In Wien war er ab 1983 am Institut für Höhere Studien als Soziologe, um danach die juristische Laufbahn wieder aufzunehmen, nach Konzipientenjahren ab 1992 mit eigener Kanzlei. Seine ersten Schwerpunkte des Medien- und Urheberrechts, seine Vertretungen für jene Medien und Menschen, die er dabei für anständig hielt, oft genug dann auch ganz unbezahlt, weil es ja richtig war, machten ihn zu einem der wunderbaren und wahrlich Wissenden des Metiers. So lernten wir einander kennen. In jenem „redaktionslehrgang magazinjournalismus“ des profil, der Ausgangspunkt vieler journalistischer Karrieren ab 1996 war, lehrte er Medienrecht. Gemeinsam gründeten wir dann 2005 Medienhaus Wien, weil uns so viel fehlte, was endlich in Forschung, Lehre und auch publizierend zur Journalismusentwicklung zu tun wäre.
An der Universität für Bodenkultur erhielt Alfred, als Lehrender des öffentlichen Rechts, so nebenher 2013 eine verdiente Professur. Wenig danach, 2016, wurde ihm der Staatspreis für Kulturpublizistik verliehen.

Vor allem aber war er Denker. Bildlich vielleicht sogar manchmal wie bei Rodin, aber zugleich so gar nicht in Stein gehauen, sondern immer bewegt. Walther Rode haben wir etwa über ihn dann (wieder) entdeckt. Den streitbaren Juristen und Publizisten im Widerstand gegen jegliche obrigkeitliche Willkür, den Alfred J. Noll nach dessen Flucht in die Schweiz, Vertreibung im Austrofaschismus und Verbrennung durch die Nazis im 21. Jahrhundert wiederfand und neu publizierte. Walther Rode war dann der passende Namensgeber jenes Preises für widerborstigen Journalismus, den Medienhaus Wien seit 2011 auf Alfreds Anregung vergibt.
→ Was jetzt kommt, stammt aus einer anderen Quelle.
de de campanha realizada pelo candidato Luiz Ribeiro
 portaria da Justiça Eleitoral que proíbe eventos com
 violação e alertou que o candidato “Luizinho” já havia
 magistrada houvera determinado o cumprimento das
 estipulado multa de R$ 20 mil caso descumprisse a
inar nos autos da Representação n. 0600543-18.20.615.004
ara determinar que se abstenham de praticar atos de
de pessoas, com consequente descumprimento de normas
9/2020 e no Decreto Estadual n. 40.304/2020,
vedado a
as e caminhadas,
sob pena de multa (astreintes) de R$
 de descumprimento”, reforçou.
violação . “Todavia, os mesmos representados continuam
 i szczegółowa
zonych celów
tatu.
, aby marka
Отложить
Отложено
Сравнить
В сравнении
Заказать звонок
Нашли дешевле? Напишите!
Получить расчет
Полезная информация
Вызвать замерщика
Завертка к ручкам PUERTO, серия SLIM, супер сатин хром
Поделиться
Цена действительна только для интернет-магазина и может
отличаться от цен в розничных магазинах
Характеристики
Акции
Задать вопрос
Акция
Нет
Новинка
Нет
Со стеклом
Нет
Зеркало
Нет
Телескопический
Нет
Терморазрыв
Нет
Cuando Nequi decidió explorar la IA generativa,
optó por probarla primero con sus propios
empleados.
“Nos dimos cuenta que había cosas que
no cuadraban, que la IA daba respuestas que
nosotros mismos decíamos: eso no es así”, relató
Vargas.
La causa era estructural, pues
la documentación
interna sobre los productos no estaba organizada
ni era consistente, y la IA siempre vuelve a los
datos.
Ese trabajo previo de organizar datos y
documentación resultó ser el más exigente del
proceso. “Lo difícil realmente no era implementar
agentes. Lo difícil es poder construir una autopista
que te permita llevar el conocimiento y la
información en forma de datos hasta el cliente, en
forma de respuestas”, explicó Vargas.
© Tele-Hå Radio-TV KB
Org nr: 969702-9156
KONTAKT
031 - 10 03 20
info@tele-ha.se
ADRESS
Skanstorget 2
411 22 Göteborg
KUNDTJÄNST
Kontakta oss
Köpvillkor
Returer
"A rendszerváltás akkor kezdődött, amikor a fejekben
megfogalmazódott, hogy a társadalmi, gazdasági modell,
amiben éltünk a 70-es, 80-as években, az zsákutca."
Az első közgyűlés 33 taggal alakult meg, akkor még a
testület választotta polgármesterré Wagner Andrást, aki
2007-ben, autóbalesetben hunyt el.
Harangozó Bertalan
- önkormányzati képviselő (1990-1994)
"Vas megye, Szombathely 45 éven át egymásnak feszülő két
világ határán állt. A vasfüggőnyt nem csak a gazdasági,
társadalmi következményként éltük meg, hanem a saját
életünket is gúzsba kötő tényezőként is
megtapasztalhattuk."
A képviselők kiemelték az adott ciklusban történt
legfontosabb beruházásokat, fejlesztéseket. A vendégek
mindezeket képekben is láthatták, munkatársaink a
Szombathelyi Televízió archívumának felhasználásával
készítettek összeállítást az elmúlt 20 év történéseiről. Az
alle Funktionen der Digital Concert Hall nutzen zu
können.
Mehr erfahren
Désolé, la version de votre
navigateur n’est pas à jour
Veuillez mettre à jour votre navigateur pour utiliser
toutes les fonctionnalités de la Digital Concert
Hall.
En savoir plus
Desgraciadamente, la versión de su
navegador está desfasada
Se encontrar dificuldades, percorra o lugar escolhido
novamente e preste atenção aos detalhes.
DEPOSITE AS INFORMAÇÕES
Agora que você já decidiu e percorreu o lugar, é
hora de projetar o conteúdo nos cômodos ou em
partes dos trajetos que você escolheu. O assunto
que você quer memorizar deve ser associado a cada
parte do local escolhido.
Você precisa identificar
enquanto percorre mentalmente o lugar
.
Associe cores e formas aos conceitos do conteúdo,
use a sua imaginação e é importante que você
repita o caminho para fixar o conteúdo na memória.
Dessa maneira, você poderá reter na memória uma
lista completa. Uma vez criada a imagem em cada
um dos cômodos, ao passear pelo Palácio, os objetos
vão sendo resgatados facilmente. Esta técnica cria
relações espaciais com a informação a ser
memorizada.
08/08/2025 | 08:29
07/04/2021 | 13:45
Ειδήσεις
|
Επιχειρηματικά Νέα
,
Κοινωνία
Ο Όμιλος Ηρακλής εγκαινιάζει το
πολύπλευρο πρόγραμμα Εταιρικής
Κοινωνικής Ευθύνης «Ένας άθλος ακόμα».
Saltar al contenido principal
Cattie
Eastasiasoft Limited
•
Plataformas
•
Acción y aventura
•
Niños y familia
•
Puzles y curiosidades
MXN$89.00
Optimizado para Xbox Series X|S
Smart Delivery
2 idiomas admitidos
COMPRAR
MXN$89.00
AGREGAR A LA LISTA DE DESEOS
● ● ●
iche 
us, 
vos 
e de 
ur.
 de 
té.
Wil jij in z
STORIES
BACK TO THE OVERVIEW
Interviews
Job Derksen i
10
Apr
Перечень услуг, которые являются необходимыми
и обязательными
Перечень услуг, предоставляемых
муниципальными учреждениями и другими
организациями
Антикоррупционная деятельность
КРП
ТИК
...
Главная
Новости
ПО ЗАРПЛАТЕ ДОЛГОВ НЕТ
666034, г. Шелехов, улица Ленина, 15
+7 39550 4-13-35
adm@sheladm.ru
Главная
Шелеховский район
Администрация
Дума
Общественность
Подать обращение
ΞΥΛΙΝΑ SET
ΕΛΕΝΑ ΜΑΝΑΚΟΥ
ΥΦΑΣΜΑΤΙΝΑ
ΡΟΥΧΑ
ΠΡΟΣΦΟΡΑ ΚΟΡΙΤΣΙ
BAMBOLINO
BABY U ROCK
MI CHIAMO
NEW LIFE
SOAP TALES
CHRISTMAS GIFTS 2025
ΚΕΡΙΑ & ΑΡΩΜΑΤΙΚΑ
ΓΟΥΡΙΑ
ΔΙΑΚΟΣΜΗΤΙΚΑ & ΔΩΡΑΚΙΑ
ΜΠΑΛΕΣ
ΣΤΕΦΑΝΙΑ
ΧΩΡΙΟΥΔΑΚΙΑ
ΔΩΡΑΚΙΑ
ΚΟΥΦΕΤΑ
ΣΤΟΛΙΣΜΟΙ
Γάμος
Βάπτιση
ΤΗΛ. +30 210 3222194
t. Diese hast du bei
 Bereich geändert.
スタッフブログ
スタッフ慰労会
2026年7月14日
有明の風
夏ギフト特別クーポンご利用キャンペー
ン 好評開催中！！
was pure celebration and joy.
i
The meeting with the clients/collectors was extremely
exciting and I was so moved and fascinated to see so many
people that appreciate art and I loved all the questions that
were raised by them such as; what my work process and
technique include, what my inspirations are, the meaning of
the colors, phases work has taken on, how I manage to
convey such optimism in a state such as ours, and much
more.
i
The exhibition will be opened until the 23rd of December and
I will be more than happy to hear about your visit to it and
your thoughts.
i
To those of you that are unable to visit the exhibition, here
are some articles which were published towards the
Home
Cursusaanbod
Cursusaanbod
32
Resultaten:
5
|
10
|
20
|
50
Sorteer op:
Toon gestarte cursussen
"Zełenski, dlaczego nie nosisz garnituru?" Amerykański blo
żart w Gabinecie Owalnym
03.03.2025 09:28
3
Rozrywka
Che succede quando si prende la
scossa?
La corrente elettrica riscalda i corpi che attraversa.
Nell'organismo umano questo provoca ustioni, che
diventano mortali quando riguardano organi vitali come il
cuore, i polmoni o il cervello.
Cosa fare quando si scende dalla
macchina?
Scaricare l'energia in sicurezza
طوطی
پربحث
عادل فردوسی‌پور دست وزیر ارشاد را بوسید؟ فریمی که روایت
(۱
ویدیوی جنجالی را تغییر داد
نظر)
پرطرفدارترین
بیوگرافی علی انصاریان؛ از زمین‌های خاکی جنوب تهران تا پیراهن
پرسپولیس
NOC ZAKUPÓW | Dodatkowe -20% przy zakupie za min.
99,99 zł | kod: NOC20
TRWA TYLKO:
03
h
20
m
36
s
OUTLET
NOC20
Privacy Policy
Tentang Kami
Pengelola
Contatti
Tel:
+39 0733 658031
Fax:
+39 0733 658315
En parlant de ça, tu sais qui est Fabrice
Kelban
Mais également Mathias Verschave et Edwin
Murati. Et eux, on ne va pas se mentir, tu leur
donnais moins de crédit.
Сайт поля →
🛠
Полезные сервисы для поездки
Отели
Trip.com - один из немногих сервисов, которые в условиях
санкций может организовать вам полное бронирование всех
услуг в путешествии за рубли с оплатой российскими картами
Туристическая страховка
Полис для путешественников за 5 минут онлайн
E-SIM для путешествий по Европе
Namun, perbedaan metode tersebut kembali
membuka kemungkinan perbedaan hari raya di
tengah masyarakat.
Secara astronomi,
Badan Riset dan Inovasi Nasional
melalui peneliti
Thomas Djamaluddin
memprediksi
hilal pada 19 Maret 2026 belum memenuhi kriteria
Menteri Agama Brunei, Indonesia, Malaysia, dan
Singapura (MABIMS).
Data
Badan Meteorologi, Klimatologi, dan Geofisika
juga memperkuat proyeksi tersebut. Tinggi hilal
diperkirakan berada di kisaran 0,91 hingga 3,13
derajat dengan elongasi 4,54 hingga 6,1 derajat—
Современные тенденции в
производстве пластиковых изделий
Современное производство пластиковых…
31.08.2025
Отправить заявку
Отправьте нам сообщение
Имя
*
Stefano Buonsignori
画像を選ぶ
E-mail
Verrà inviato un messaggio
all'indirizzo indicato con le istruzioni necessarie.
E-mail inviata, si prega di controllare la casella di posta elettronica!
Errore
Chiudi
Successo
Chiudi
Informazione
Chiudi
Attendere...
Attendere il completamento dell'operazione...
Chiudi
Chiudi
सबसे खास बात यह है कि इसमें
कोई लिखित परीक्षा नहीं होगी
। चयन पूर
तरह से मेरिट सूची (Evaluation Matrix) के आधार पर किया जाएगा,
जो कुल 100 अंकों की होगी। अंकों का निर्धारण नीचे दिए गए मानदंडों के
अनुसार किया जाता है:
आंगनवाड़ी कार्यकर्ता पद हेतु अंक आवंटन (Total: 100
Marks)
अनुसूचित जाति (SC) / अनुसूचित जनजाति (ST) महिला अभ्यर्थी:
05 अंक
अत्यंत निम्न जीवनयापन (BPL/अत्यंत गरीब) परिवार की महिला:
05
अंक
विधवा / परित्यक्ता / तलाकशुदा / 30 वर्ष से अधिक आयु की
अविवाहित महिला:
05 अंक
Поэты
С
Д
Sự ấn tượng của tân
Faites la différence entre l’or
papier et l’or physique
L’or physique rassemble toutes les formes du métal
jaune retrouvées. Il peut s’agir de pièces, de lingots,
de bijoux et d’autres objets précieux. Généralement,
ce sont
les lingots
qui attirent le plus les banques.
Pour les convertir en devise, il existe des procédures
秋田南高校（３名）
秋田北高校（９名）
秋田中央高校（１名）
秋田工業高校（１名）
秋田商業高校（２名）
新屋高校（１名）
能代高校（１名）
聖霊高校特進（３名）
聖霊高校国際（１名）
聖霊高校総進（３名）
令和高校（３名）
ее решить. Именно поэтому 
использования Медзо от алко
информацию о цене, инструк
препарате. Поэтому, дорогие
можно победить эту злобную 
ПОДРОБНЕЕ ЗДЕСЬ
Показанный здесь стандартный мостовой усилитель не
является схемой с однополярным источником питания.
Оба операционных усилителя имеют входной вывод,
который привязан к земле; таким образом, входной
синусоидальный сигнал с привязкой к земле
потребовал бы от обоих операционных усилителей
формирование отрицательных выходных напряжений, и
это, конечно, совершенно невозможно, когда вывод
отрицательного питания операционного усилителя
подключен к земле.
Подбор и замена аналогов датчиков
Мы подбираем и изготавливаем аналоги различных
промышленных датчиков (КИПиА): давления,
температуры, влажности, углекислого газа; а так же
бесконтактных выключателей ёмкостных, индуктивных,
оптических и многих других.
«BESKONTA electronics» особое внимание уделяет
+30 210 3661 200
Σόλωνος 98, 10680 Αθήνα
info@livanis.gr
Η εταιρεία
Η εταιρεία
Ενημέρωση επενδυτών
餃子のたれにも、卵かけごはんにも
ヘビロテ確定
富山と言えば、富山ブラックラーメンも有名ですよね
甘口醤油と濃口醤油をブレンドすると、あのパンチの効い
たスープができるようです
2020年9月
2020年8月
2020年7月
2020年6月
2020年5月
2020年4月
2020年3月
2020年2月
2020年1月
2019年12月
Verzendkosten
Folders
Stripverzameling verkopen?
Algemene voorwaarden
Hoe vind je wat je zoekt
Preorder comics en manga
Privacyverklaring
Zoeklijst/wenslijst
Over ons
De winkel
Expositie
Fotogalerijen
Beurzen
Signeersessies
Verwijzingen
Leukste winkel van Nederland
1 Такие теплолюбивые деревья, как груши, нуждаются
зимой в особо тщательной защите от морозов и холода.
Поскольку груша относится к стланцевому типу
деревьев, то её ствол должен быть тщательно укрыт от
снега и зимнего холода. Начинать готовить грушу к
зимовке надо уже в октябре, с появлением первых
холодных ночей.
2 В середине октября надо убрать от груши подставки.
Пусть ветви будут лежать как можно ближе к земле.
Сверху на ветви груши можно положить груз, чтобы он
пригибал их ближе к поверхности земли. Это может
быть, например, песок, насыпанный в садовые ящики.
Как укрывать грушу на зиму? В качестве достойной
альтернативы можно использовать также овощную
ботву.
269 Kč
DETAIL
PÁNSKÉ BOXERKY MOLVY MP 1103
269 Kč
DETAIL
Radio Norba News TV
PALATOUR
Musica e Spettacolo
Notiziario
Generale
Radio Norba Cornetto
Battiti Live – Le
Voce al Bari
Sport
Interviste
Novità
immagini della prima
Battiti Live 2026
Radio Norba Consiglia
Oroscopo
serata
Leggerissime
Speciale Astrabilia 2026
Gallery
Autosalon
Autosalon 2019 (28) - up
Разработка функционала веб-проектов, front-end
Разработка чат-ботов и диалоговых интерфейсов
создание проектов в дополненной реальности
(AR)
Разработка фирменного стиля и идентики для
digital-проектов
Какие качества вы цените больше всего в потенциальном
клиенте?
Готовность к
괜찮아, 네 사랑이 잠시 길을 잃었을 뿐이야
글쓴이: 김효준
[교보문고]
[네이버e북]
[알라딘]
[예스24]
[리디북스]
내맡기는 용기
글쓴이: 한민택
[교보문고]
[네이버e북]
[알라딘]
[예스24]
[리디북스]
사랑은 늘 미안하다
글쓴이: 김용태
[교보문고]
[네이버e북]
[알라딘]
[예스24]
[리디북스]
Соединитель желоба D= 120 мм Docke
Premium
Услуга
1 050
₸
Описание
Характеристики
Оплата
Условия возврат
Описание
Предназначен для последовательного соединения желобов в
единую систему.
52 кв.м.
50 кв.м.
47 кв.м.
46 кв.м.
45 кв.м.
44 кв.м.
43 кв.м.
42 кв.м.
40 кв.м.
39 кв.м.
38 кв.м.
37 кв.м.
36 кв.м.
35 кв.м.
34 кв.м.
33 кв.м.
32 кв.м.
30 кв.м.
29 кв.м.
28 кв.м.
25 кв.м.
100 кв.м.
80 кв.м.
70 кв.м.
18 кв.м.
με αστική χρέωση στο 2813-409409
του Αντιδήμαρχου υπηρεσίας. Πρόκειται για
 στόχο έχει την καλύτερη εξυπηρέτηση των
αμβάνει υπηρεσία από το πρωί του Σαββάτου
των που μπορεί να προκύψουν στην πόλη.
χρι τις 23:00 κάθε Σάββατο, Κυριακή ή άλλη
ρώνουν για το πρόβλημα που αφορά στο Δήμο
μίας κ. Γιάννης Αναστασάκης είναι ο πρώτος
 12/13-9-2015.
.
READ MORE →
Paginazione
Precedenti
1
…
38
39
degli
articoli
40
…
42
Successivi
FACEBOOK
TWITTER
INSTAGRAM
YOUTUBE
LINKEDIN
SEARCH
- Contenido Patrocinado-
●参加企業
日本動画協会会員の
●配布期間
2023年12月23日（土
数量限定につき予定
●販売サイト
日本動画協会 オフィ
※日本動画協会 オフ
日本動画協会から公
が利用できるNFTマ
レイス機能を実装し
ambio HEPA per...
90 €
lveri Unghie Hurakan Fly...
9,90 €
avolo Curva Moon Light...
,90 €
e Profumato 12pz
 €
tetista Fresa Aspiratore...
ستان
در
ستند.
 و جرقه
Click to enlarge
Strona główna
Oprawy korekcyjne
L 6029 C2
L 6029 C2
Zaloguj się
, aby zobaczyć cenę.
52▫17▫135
Seine formalen Funktionen lassen wir hier weitgehend aus, die viele Hilfe für die österreichische Filmwirtschaft, Sponsoring fortschrittlicher publizistischer Projekte, Unterstützung von Kulturprojekten, zuletzt auch im Aufsichtsrat der Wiener Festwochen. Wir überspringen seine Episode von 2017 bis 2019 im Parlament als Abgeordneter der Liste Jetzt. Es war, wenn wir sprachen, eine für einen so Erfahrenen immer noch lehrreiche, wiewohl auch oft unbefriedigende. Er wollte mehr als diesbezüglich Besessener, was Parlamentarismus hergeben sollte. Die rhetorische und theoretische Qualität seiner Reden im Haus ist in den Protokollen nachzulesen.
Danach haben wir mehr über Thomas Hobbes und andere Philosophen geredet, die, wie er fand, neu zu übersetzen und interpretieren wären. Die Abrechnung mit Martin Heidegger war da schon wieder ein paar Jahre her.

Manchmal haben wir ihn gleich verstanden, weil es eine einfache Reise war – beim Lunch im Wirtshaus in der Gasse seiner Kanzlei in der Innenstadt. Manchmal musste er uns bei der Hand nehmen, damit wir um die richtige Ecke von Hegel und Kant biegen.

Alfred vertrat als Jurist, obwohl er solcherlei ökonomisch längst nicht mehr notwendig hatte, weiterhin Medien mit Überzeugung, wie etwa den Falter. Dessen Gründer und Herausgeber Armin Thurnher hat aus diesem unendlich traurigen Anlass Erinnerungen an den gemeinsamen Freund zusammengefasst.

Wir alle verlieren diesen wunderbaren Freund. Unsere Anteilnahme ist bei seiner Frau und seinen Töchtern.  Wir sind sehr, sehr traurig.